Which Side of the Cross?

Artistic depictions of the Crucifixion give us various perspectives. We often look straight on as if from a viewpoint suspended in the air somewhere in front ofJesus as He hangs there. Other paintings have us looking up at Jesus from the point of view of a Roman soldier or one of the grieving women. Salvador Dali’s “Christ of St. John of the Cross,” famously has us look down as if from God’s perspective viewing the top of the cross and Jesus’ bowed head.

With regard to our text this week, Luke 23:32-43, about the thieves hung alongside Jesus, there are only a couple of perspectives seen in Christian art. Many, many paintings, etc. show us the three crosses in a line, with the two criminals flanking Jesus. An occasional painting, like this one from Titian, focus in on the “good” thief and invite us into his conversation with Jesus. But no one ever lets us view the scene through one of the thieves own eyes, looking at Jesus sideways, across the beam of his own cross.

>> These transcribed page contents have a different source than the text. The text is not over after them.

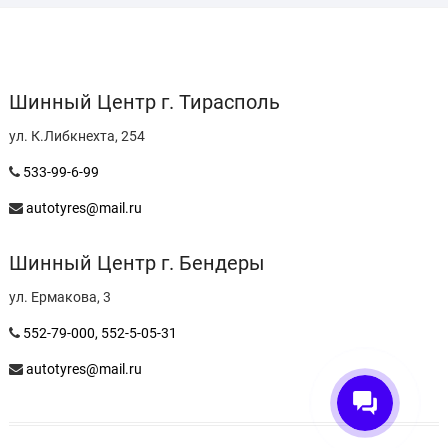
Шинный Центр г. Тирасполь
ул. К.Либкнехта, 254
533-99-6-99
autotyres@mail.ru
Шинный Центр г. Бендеры
ул. Ермакова, 3
552-79-000,
552-5-05-31
autotyres@mail.ru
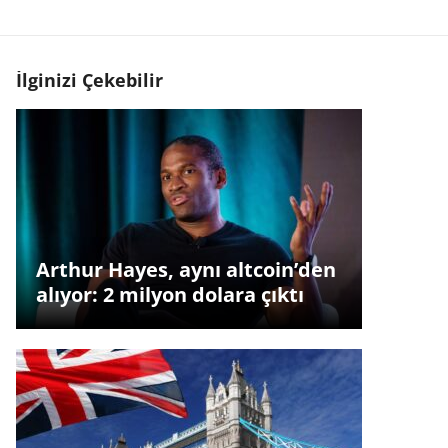
İlginizi Çekebilir
Arthur Hayes, aynı altcoin’den
alıyor: 2 milyon dolara çıktı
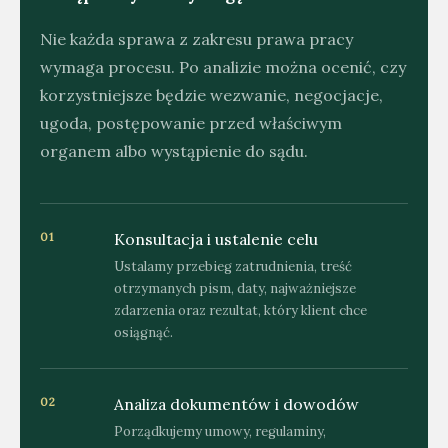
Nie każda sprawa z zakresu prawa pracy
wymaga procesu. Po analizie można ocenić, czy
korzystniejsze będzie wezwanie, negocjacje,
ugoda, postępowanie przed właściwym
organem albo wystąpienie do sądu.
Konsultacja i ustalenie celu
01
Ustalamy przebieg zatrudnienia, treść
otrzymanych pism, daty, najważniejsze
zdarzenia oraz rezultat, który klient chce
osiągnąć.
Analiza dokumentów i dowodów
02
Porządkujemy umowy, regulaminy,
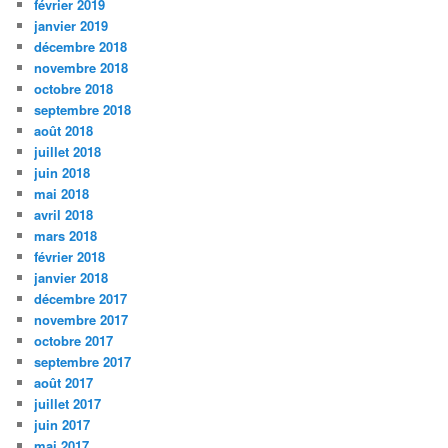
février 2019
janvier 2019
décembre 2018
novembre 2018
octobre 2018
septembre 2018
août 2018
juillet 2018
juin 2018
mai 2018
avril 2018
mars 2018
février 2018
janvier 2018
décembre 2017
novembre 2017
octobre 2017
septembre 2017
août 2017
juillet 2017
juin 2017
mai 2017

That unpainted perspective, the thief’s-eye view of Jesus, might help us toward the spiritual perspective for which this text almost cries out. The human race, you and I, are hanging there on either side of Jesus. The one great question is which side we are on. Will we, with the one thief, regard Jesus as no different from ourselves, an unfortunate person caught up in the same misery which we all at sometime suffer, with no hope or way out? Or will we look from the other side and see, yes, another suffering human being like ourselves, but also a Man who can offer grace and hope to those around Him? That second perspective is the way I’d like to see the Cross.